***** RECORDS PROVIDED

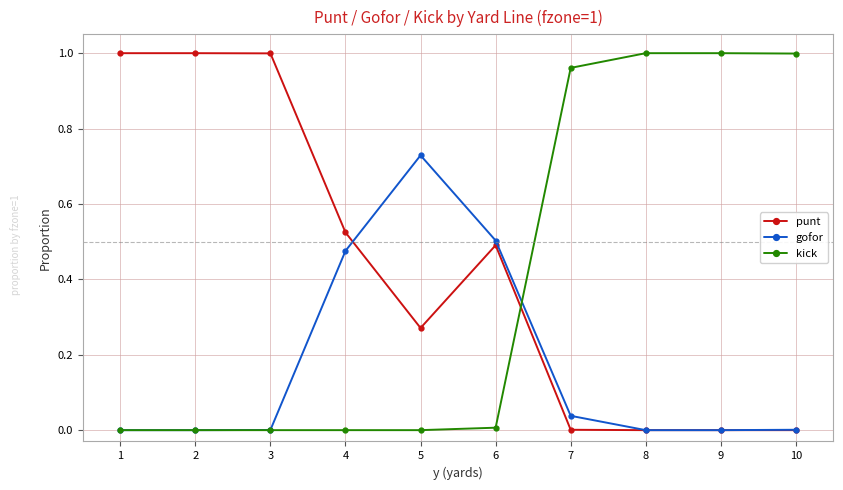

Between which two adjacent categories do punt and kick first intersect?

6 and 7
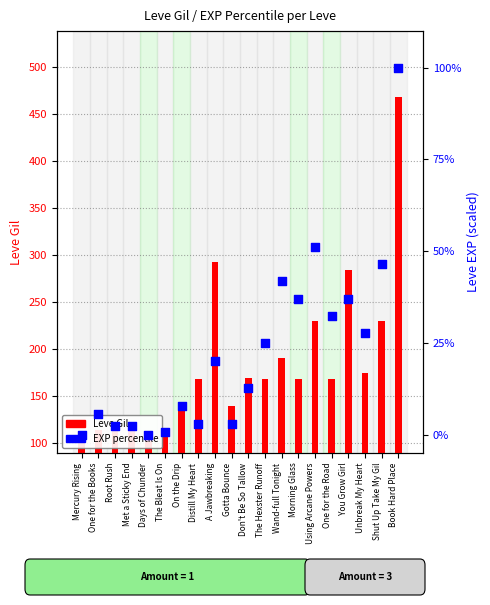

What is the total value across all series at Met a Sticky End?

117.4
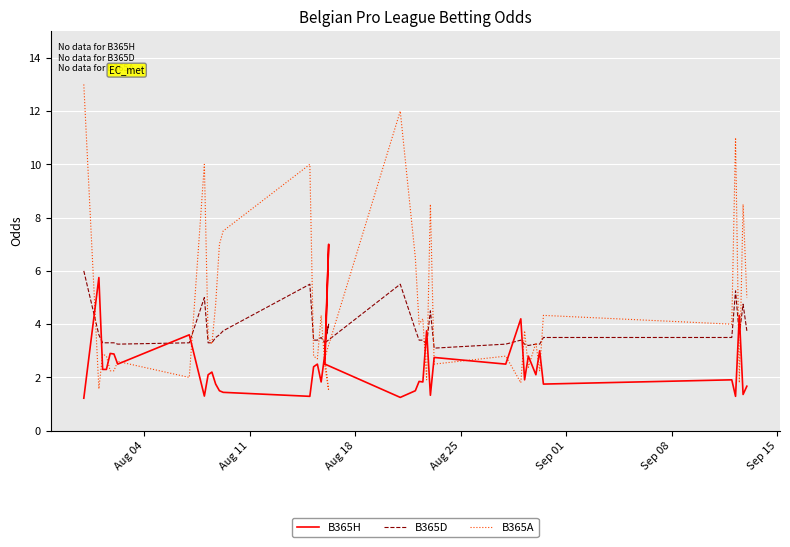

Which series has the widest spread of values?

B365A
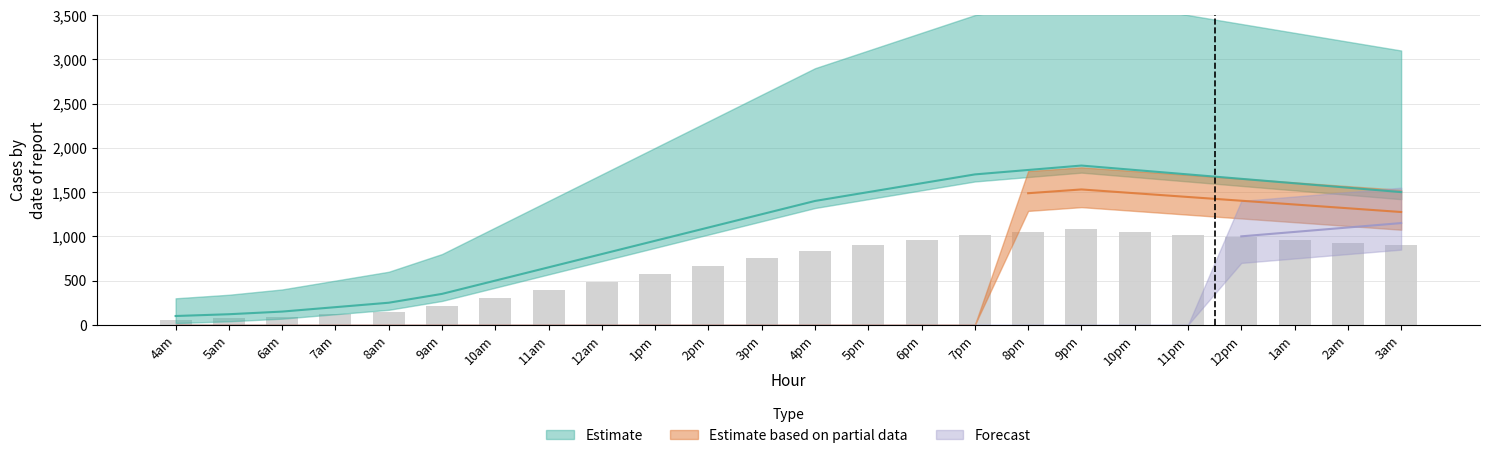

What is the label of the 20th bar from the right?

8am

**********

**WHAT IS REQUIRED**. Copy out every one of the records above word for word, leaving out the pictures.

**EXPECTED ANSWER**.
Between which two adjacent categories do punt and kick first intersect?

6 and 7

What is the total value across all series at Met a Sticky End?

117.4

Which series has the widest spread of values?

B365A

What is the label of the 20th bar from the right?

8am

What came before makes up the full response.